The second category is that of the ‘Known Unknowns’. It’s extremely difficult to get to the root cause of such issues, and as such it’s equally difficult to reproduce and test for such scenarios or predict their occurrence at an early stage. Giving in to the complexity of such scenarios, and the time-consuming process of diagnosing the cause of these issues, most QA teams knowingly skip testing for the ‘Known Unknowns’, introducing a certain amount of risk.

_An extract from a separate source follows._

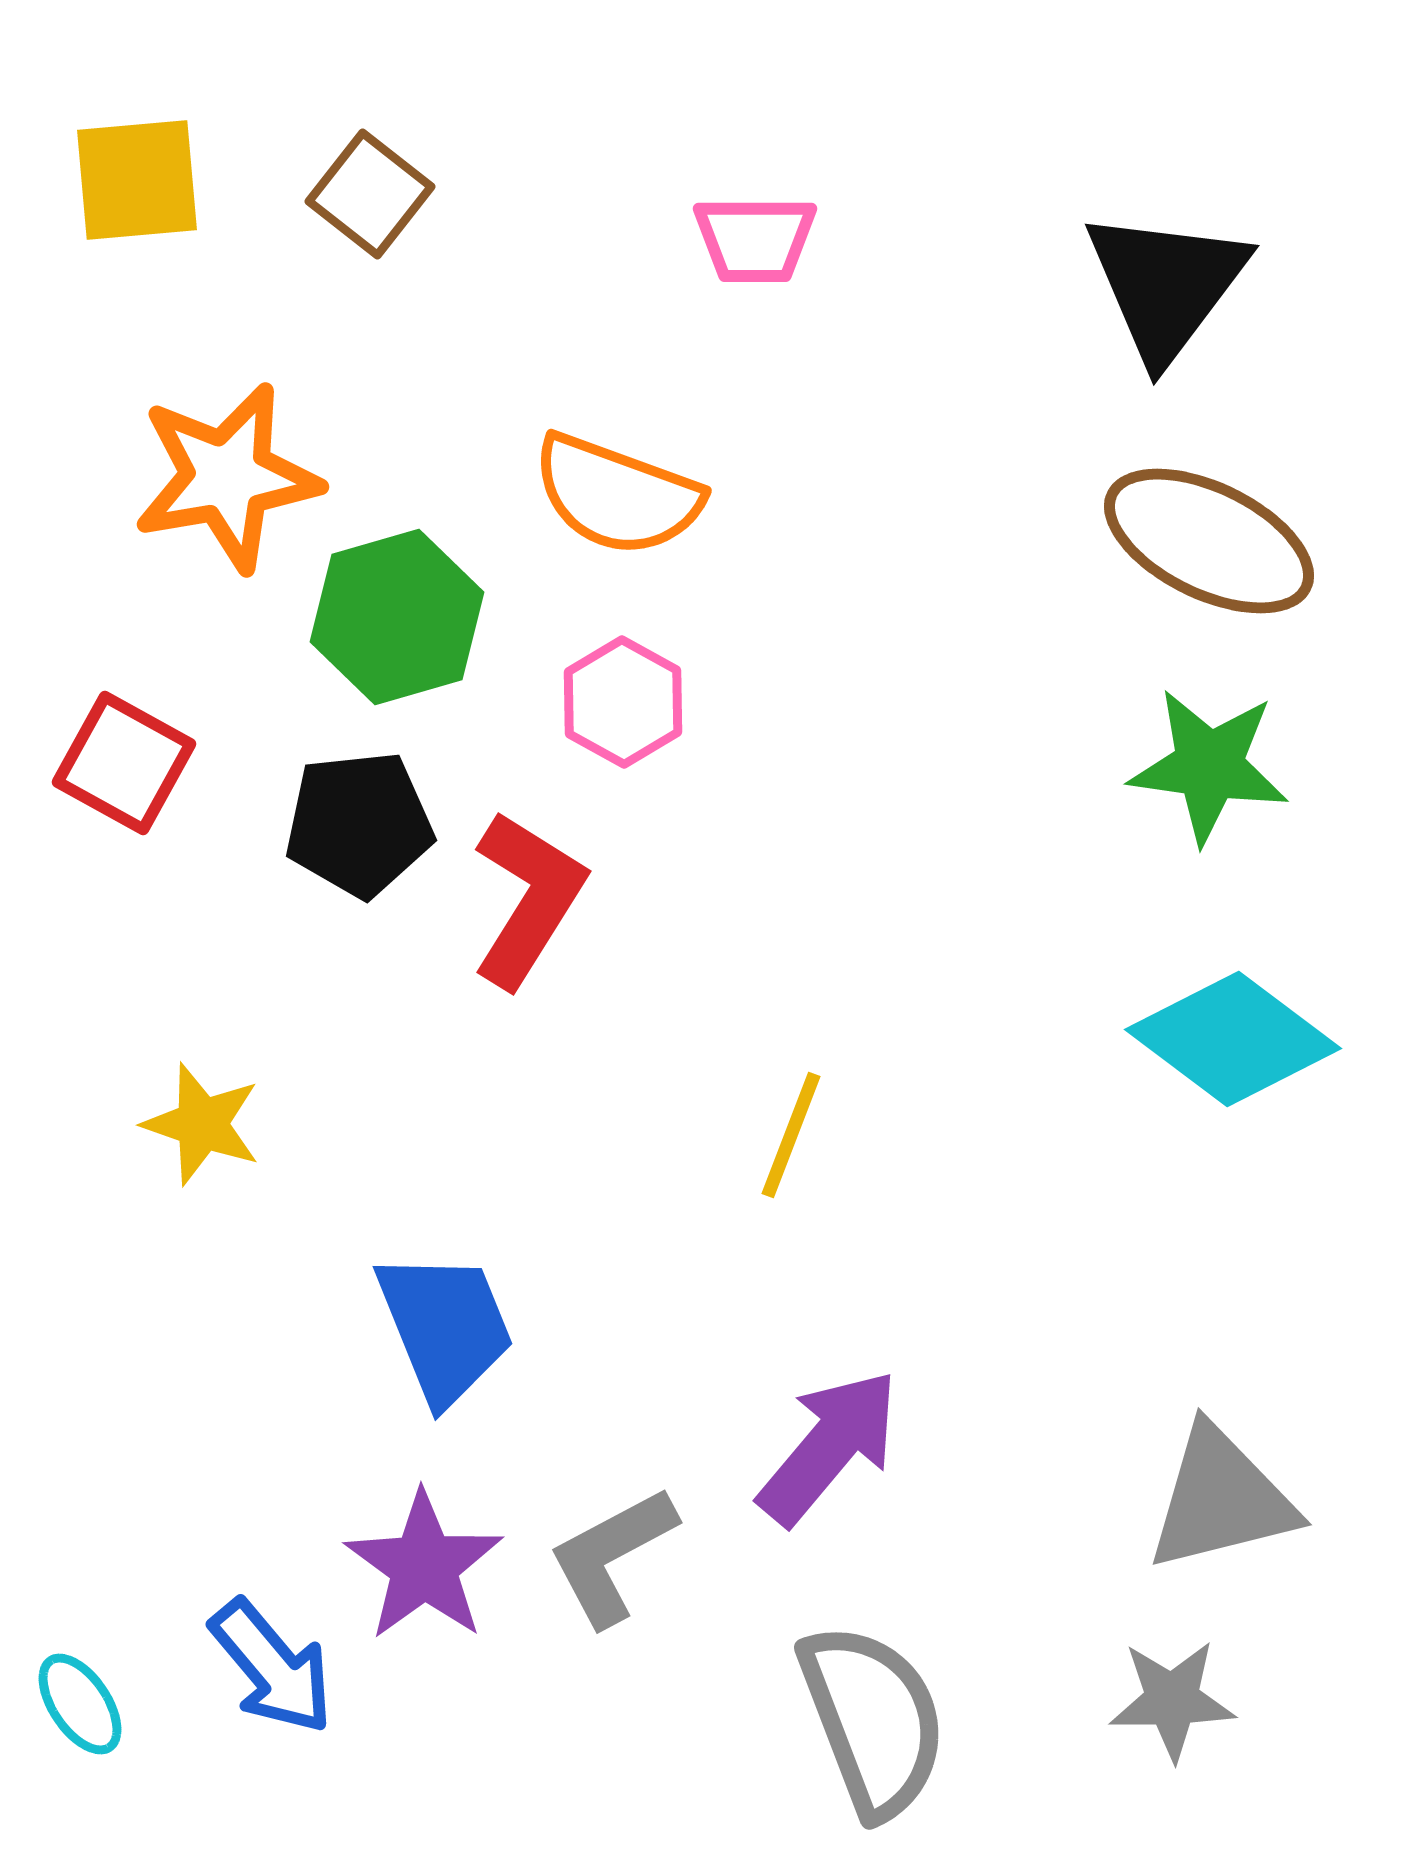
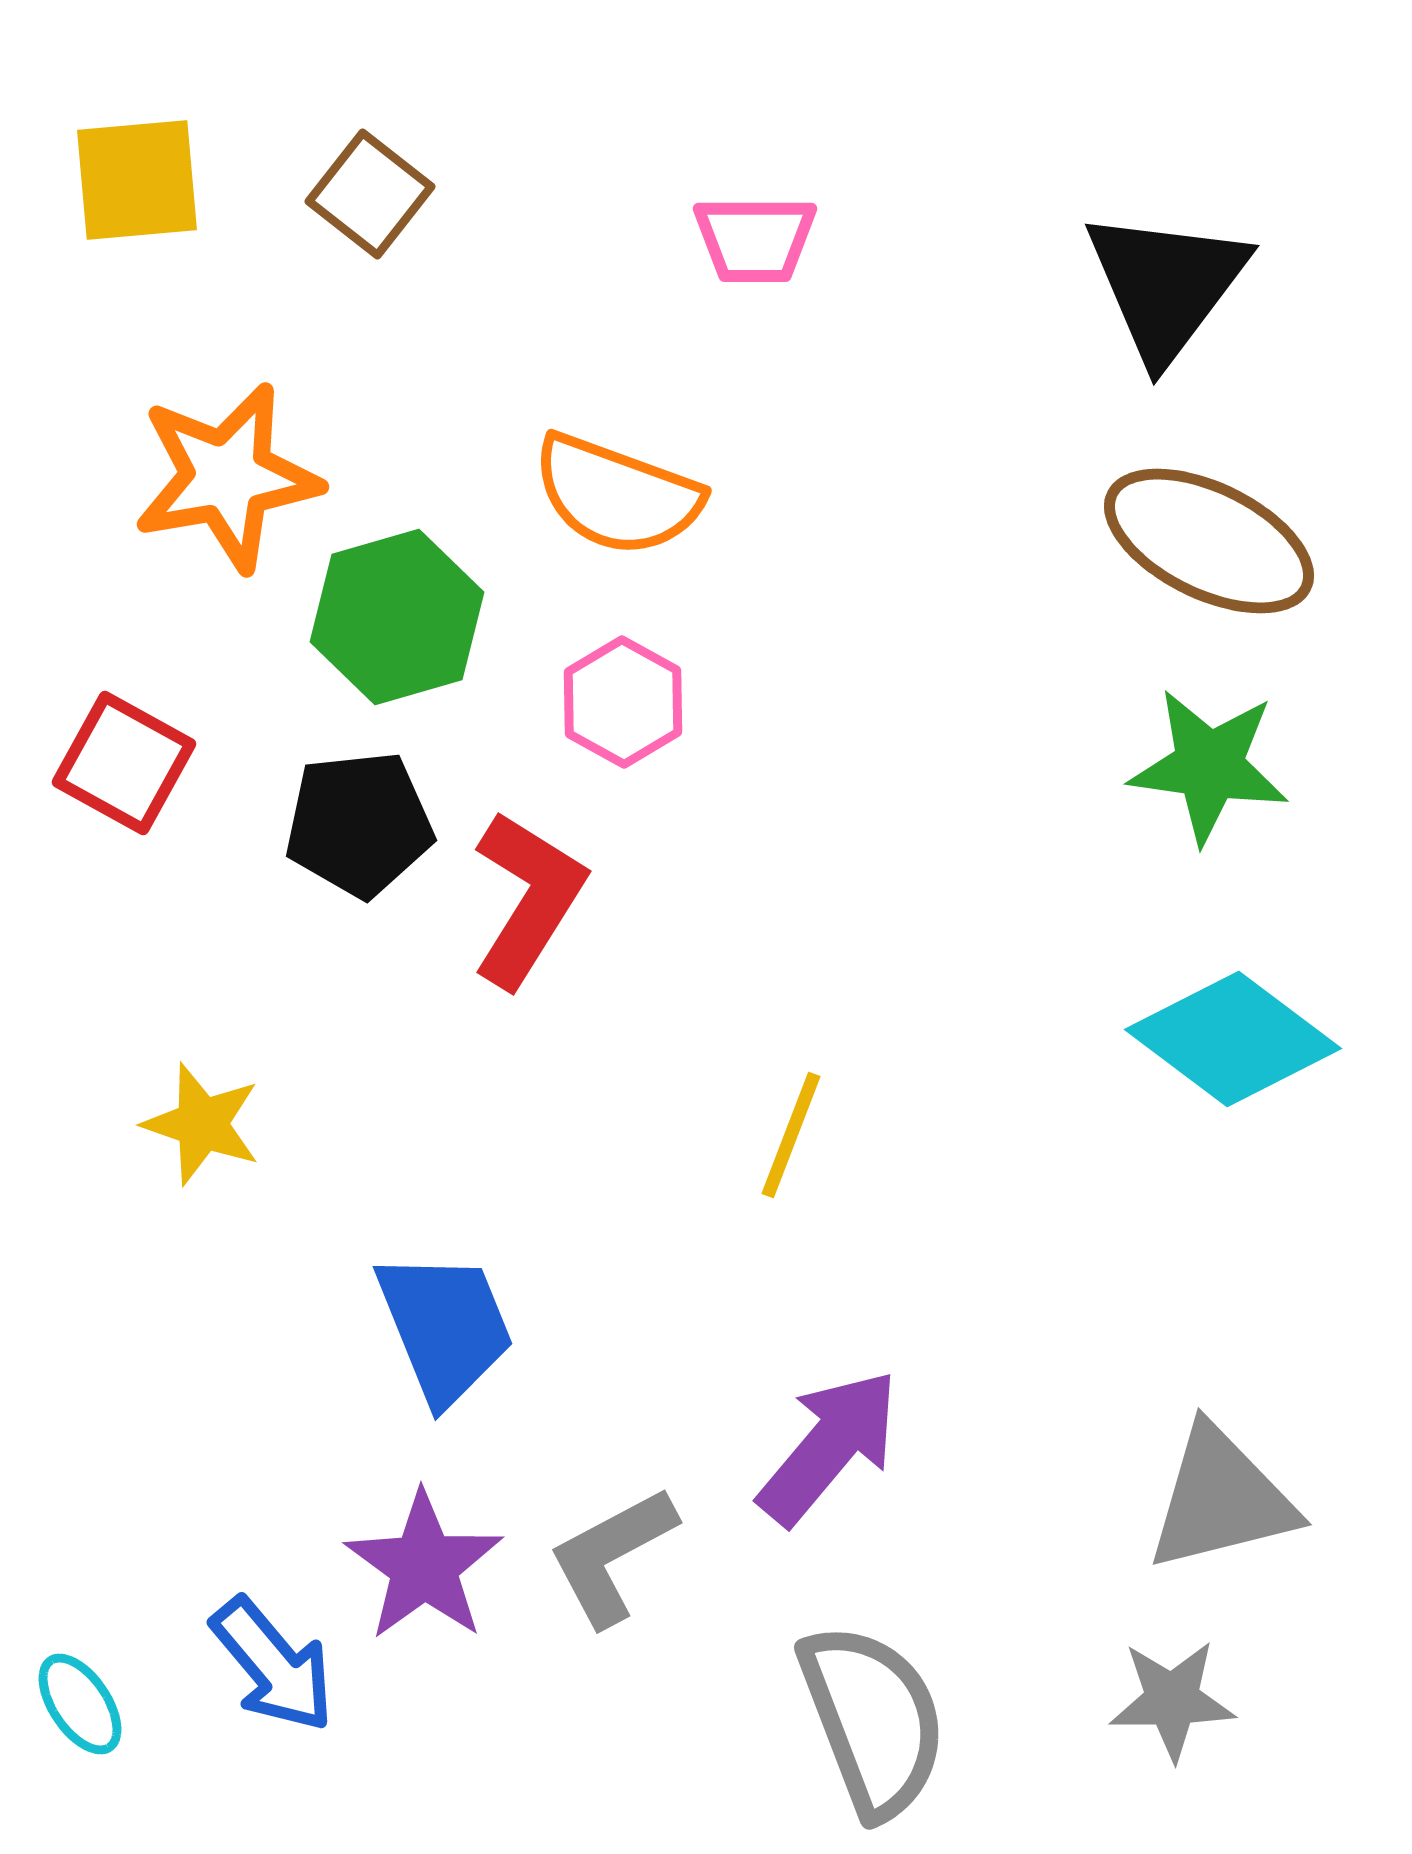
blue arrow: moved 1 px right, 2 px up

The third category termed as the ‘Unknown Knowns’ encompasses scenarios that we anticipate but can’t create in test environments. A system’s behavior or response to such scenarios isn’t predictable. For example, given the increased dependence on microservices and distributed cloud infrastructures, you can’t simulate the conditions of the production environment in the test environment to predict a system’s scalability or reliability. Nonetheless, engineering teams are adopting innovative approaches such as ‘Chaos Engineering’ to identify and address vulnerabilities in software, in the production environment.

The scenarios that fall in the fourth category – ‘Unknown Unknowns’, are the trickiest. These are issues that we are completely unaware of, and that pose unidentified risks. An apt analogy of such a scenario could be the ‘novel’ Coronavirus that led to a global pandemic that has taken the world by storm. As mankind battles this deadly virus that had never before been identified in humans, we need to rethink how we can be better prepared to deal with the ‘Unknown Unknowns’.

Maximize and Measure What’s ‘Known’ and Prepare for the ‘Unknown’

As quality and reliability engineering teams focus on implementing standard processes and best practices, they often ignore the most critical aspect to continually improving quality – measurement. 

To begin with, you need to identify and standardize the key performance indicators (KPIs) to measure software quality throughout the development and delivery lifecycle. Having said that there’s no denying that measuring quality isn’t as simple as measuring time-to-market or other more tangible aspects of software delivery. It depends on a multitude of factors – some objective and some subjective. Defect metrics provide a quantitative approach to measuring software quality and effectiveness of the development and testing processes. For example, the ‘Defect Escape Ratio’ allows you to track what proportion of the defects in your software made it to the production stage, through development and QA. It represents CFDs as a percentage of the total number of defects – including internally found defects (IFDs) and CFDs.

Next, establish a baseline which allows you to perform a before-and-after analysis and track improvements. And finally, set achievable goals and define milestones. With this groundwork, you can continually track and measure the right metrics and iteratively improve software quality. However, this is applicable only to the ‘Known Knowns’ and in our endeavor to continually improve quality we need to keep decoding what’s unknown to maximize what’s known.

With greater visibility across all stages of application delivery, engineering teams can leverage advanced analytics and machine learning to diagnose the root cause of the ‘Known Unknowns’ and transition more and more issues to the ‘Known Knowns’ category. 

Similarly, by extensive analysis of previously encountered failures – network, infrastructure, application, etc. – in the production environment, engineers can identify system vulnerabilities, assess potential risks, and take proactive measures to improve resilience against the ‘Unknown Knowns’

Finally, real-time visibility into software performance with self-service analytics allows engineers to discover and fix any unanticipated issues at an early stage, enabling continuous reliability and thereby reducing the impact of the ‘Unknown Unknowns’.